Calibration stays explicit without becoming default clutter. Without --preference-file, the ranked brief and provenance record that default weights are a transparent product hypothesis, not fitted preferences. With a filled preference file, PaperRank writes calibration artifacts, accepts rankedPaperIds and pairwise preferences, evaluates whether the preferred paper ranks ahead of the comparison paper, and reports default/profile agreement rates. Preferences whose paper IDs are outside the current run are counted as ignored rather than silently dropped.
The field map is generated by default to show the local structure of the run. It clusters seed and citation-neighborhood papers by OpenAlex topics and concepts, then assigns ranked seed papers roles such as foundation, frontier, bridge, methodology anchor, and reproducibility anchor. Those roles come from score signals, local citation degree, graph prestige, recency, and visible method/reproducibility evidence. They are local research-navigation labels, not a global taxonomy of the field.

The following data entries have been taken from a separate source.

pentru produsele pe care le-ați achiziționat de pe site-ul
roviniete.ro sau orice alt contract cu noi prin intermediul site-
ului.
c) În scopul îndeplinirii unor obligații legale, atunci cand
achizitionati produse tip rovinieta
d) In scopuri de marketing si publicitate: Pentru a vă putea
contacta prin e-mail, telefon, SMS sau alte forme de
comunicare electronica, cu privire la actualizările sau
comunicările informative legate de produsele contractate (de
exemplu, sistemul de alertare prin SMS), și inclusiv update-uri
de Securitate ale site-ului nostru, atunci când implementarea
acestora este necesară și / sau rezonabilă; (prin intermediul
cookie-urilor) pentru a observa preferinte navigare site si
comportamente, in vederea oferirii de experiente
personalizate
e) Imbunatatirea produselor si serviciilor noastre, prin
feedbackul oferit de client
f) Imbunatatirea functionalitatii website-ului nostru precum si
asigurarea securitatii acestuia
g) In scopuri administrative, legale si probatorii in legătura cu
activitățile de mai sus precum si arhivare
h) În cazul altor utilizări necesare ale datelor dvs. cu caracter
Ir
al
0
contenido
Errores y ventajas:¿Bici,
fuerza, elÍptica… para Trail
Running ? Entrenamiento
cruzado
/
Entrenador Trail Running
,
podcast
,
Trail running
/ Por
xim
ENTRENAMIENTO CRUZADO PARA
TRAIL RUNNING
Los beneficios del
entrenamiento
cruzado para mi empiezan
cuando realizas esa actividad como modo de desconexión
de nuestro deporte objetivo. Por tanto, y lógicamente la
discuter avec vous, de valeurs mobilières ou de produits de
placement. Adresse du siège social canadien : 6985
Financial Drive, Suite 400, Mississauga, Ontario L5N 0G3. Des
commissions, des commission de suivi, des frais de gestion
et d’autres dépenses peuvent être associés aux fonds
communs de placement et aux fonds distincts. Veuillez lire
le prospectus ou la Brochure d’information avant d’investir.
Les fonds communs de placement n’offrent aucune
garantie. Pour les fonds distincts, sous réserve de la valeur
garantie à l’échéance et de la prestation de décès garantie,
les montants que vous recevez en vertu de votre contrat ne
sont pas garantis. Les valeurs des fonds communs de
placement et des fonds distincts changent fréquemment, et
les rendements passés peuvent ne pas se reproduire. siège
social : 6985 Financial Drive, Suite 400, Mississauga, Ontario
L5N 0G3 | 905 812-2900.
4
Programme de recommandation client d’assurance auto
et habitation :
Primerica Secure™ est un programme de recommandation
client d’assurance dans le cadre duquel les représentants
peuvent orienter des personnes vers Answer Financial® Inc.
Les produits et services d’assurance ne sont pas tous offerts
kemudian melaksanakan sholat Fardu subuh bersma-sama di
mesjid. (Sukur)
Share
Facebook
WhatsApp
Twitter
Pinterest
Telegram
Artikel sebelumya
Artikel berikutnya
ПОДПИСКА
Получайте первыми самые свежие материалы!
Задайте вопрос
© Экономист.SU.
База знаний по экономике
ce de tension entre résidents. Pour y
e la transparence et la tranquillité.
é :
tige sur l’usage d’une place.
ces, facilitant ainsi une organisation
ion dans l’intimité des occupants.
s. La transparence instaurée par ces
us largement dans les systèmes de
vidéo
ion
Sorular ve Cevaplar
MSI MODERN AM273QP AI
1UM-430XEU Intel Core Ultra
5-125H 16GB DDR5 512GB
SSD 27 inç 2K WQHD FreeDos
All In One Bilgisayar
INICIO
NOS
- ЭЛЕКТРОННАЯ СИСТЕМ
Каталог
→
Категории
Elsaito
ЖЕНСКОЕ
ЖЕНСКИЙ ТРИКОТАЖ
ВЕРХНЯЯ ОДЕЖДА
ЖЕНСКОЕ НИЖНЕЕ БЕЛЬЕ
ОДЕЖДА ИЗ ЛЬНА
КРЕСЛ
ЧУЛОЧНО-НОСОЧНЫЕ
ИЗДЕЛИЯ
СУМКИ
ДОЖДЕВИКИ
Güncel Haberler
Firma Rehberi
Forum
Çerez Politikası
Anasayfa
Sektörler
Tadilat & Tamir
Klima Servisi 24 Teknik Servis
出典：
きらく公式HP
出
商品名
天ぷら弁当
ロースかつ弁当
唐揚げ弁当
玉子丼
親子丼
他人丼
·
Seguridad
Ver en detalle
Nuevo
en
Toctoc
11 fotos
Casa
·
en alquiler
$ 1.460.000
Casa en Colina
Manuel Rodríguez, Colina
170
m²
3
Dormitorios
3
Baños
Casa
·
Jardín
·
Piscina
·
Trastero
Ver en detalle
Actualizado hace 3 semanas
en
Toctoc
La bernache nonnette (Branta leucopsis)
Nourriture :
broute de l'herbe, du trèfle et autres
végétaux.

Reproduction evidence stays separate from ranking. Without --reproduction-notes, PaperRank records that no completed reproduction notes were supplied inside the ranked brief and provenance. With a filled notes file, PaperRank writes a reproduction ledger, notes template, and replication plan. It accepts note statuses reproduced, partially_reproduced, failed, and not_runnable, plus central claim, result, metric, expected value, observed value, discrepancy, code/data/environment hints, commands, and check date. Notes whose paper IDs are outside the ranked seed set are counted as ignored. The ledger records externally supplied reproduction notes; it does not execute experiments and it does not embed raw full text.
Use --critique-top N to generate research-critique strengths, concerns, and follow-up questions for the top ranked papers. The critique is deterministic and grounded in PaperRank evidence: component scores, warnings, source spans, and section-aware rubric answers. It is a triage aid for deciding what to verify next, not an external review decision.
Use --synthesize to generate a bounded model-synthesis handoff. The packet contains ranks, component-score explanations, field roles, critique summaries, rubric gaps, source-span excerpts, and source references, while omitting raw full-text bodies. Use --synthesis-top N to choose how many ranked papers enter the packet. Feynman then asks the recommended available non-Pro research model to write <slug>-model-synthesis.md from that packet. Pass --synthesis-model provider/model or --model provider/model to select another non-Pro model for that run. The CLI output, generated synthesis, JSON summary, and provenance record the actual model plus whether it came from the recommendation path or an explicit override. The generated synthesis is useful for read-first narrative and next actions, but the deterministic packet, scores, field map, and provenance remain the audit trail.
Scientific Basis
PaperRank keeps bibliometric influence separate from paper quality. Citation-network influence is based on PageRank-style bibliometrics such as Eigenfactor. Citation expansion follows OpenAlex citation fields and filters: referenced_works gives outgoing citations, while cites:<work> finds incoming citing works. Field-map clusters use OpenAlex topics and concepts from the fetched papers. Citation velocity is separate because lifetime citation counts favor older papers. Methodology, reproducibility, critique questions, rank sensitivity, score calibration, completed reproduction evidence, field roles, and model synthesis stay separate from citation popularity because ML-paper checklists ask about experimental detail, transparency, data/code access, limitations, statistical significance, and compute resources.